A invisibilidade, aliás, aparece como um dos principais eixos de tensão. Historicamente, ela foi utilizada como estratégia de negação de direitos. No caso dos Xokó, a classificação como “caboclos” no século XIX permitiu ao Estado justificar a extinção de aldeamentos e facilitar a apropriação de terras por elites agrárias.
Hoje, essa lógica se atualiza em debates como o Marco Temporal, que gera insegurança jurídica e ameaça processos de demarcação. Trata-se de uma tese gestada por ruralistas que prevê que os povos indígenas só teriam direito às terras que ocupavam ou disputavam fisicamente em 5 de outubro de 1988, quando a Constituição brasileira foi promulgada. Apesar de o marco temporal ter sido declarado inconstitucional pelo Supremo Tribunal Federal (STF), o Congresso Nacional aprovou, em 2023, uma lei que estabelece esse parâmetro para a demarcação. O tema voltou ao debate no STF que, em dezembro do ano passado, derrubou trechos da legislação.
A ausência de reconhecimento pleno das práticas jurídicas indígenas também contribui para o enfraquecimento da autonomia dessas comunidades, mantendo suas formas de organização em posição de fragilidade institucional.

As consequências extrapolam o campo jurídico. Dados do MapBiomas indicam que as Terras Indígenas estão entre as áreas mais preservadas do Brasil. Entre 1985 e 2023, esses territórios perderam apenas cerca de 1% da vegetação nativa, enquanto áreas privadas registraram índices muito superiores de desmatamento. A desproteção desses territórios impacta diretamente o equilíbrio climático e amplia riscos que não se restringem às comunidades, mas alcançam a sociedade como um todo.

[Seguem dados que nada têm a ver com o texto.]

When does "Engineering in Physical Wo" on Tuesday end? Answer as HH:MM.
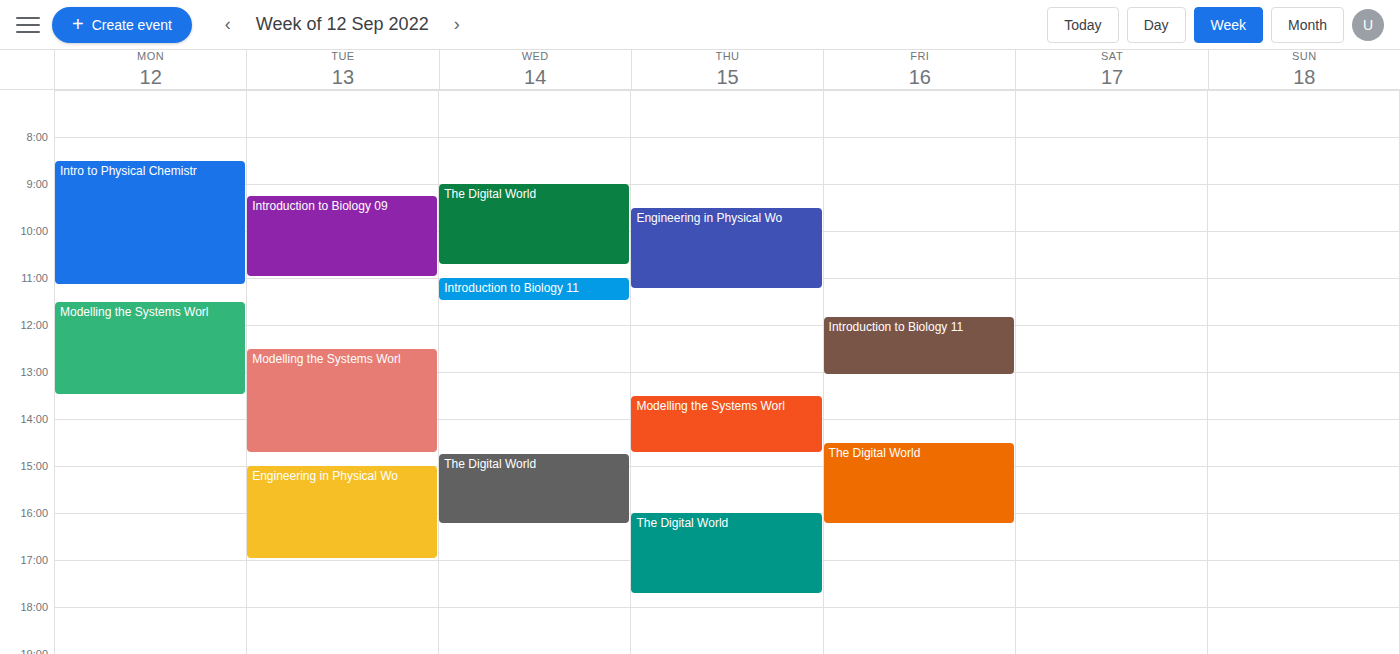
17:00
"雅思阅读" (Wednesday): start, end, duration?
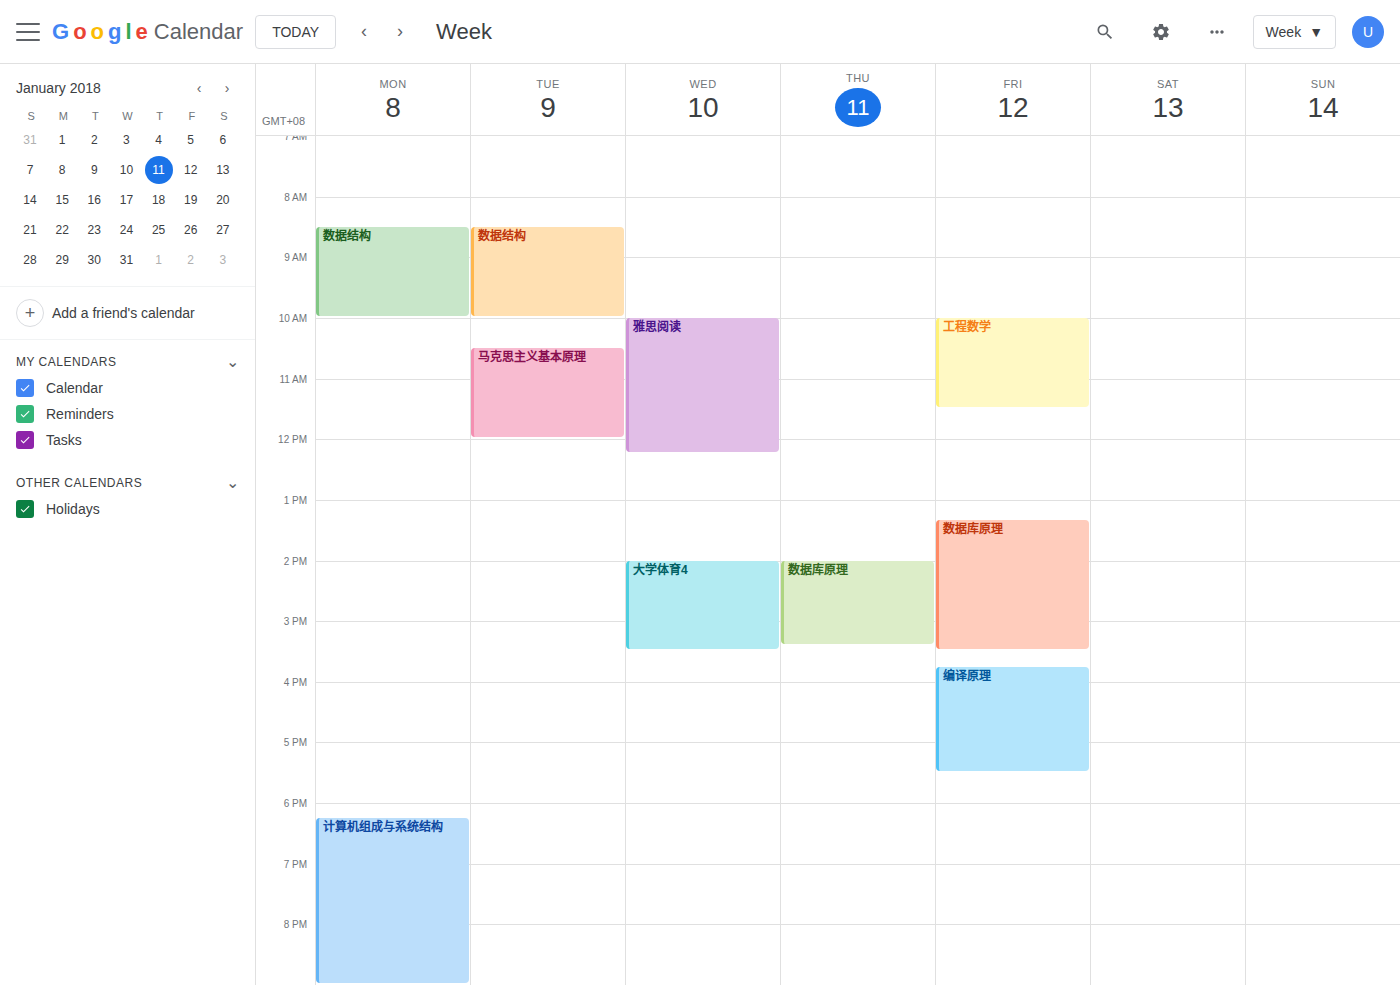
10:00 AM to 12:15 PM, 2 hours 15 minutes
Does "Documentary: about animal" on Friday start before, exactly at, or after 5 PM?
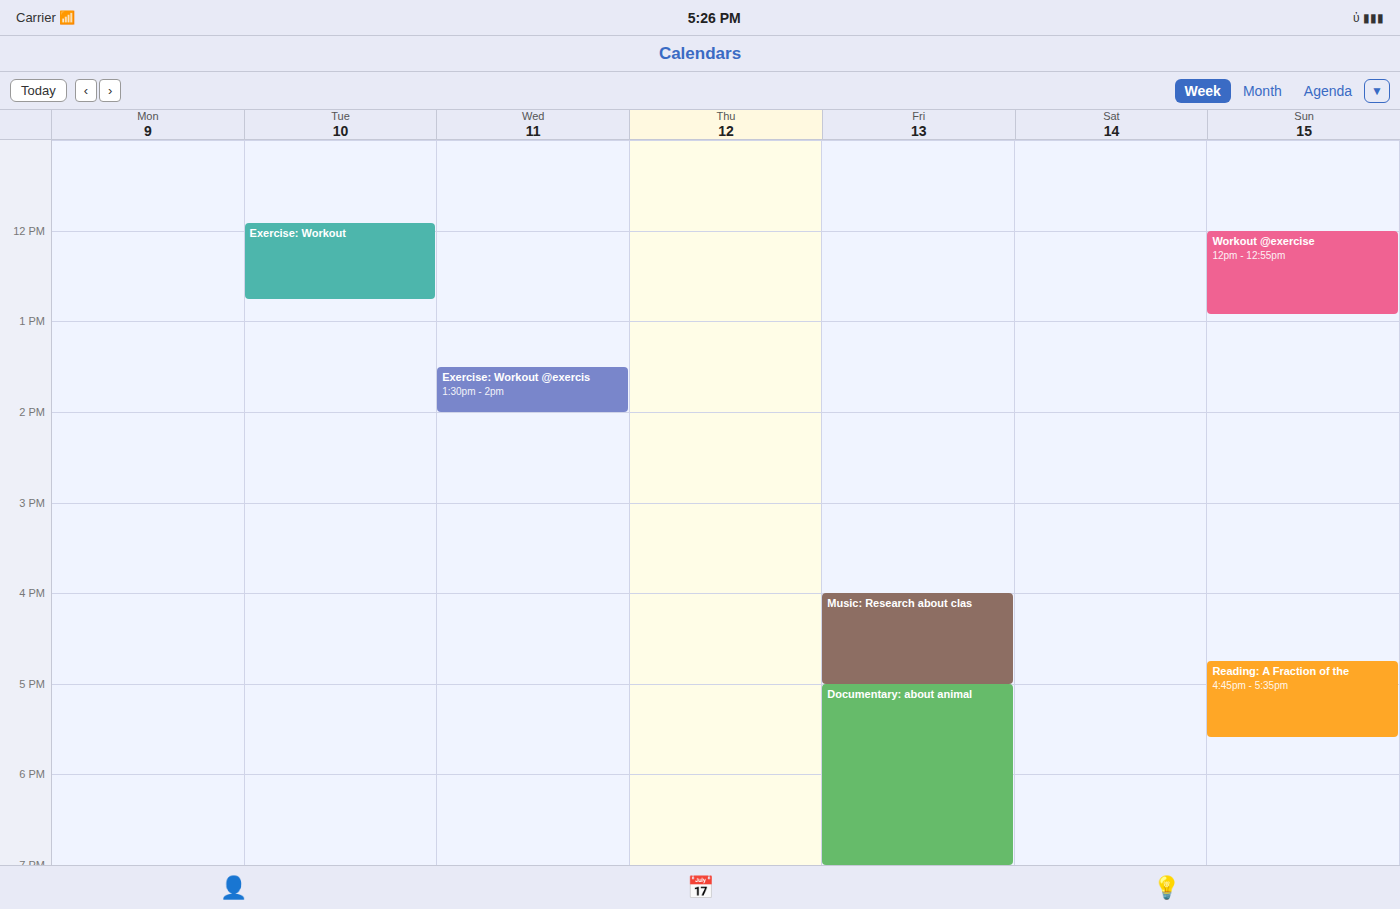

Ao mesmo tempo, políticas públicas que não consideram as especificidades culturais contribuem para processos de insegurança alimentar e mudanças nos modos de vida, como a substituição de dietas tradicionais por alimentos ultraprocessados.
No caso dos Xokó e Fulkaxó, o que se observa é a coexistência de dois sistemas que raramente dialogam em condições de igualdade. De um lado, um modelo estatal baseado na punição e na centralização. De outro, práticas comunitárias que priorizam a escuta, o pertencimento e a restauração.
Entre esses dois mundos, a justiça indígena segue operando. Não apenas como forma de resolver conflitos, mas como estratégia de continuidade de modos de vida, de proteção territorial e de preservação de conhecimentos que atravessam gerações.
Enquanto o reconhecimento institucional não avança, essas práticas permanecem sustentadas pela própria comunidade. E é justamente aí que reside a principal tensão: quando um sistema inteiro de justiça precisa existir à margem para continuar existindo.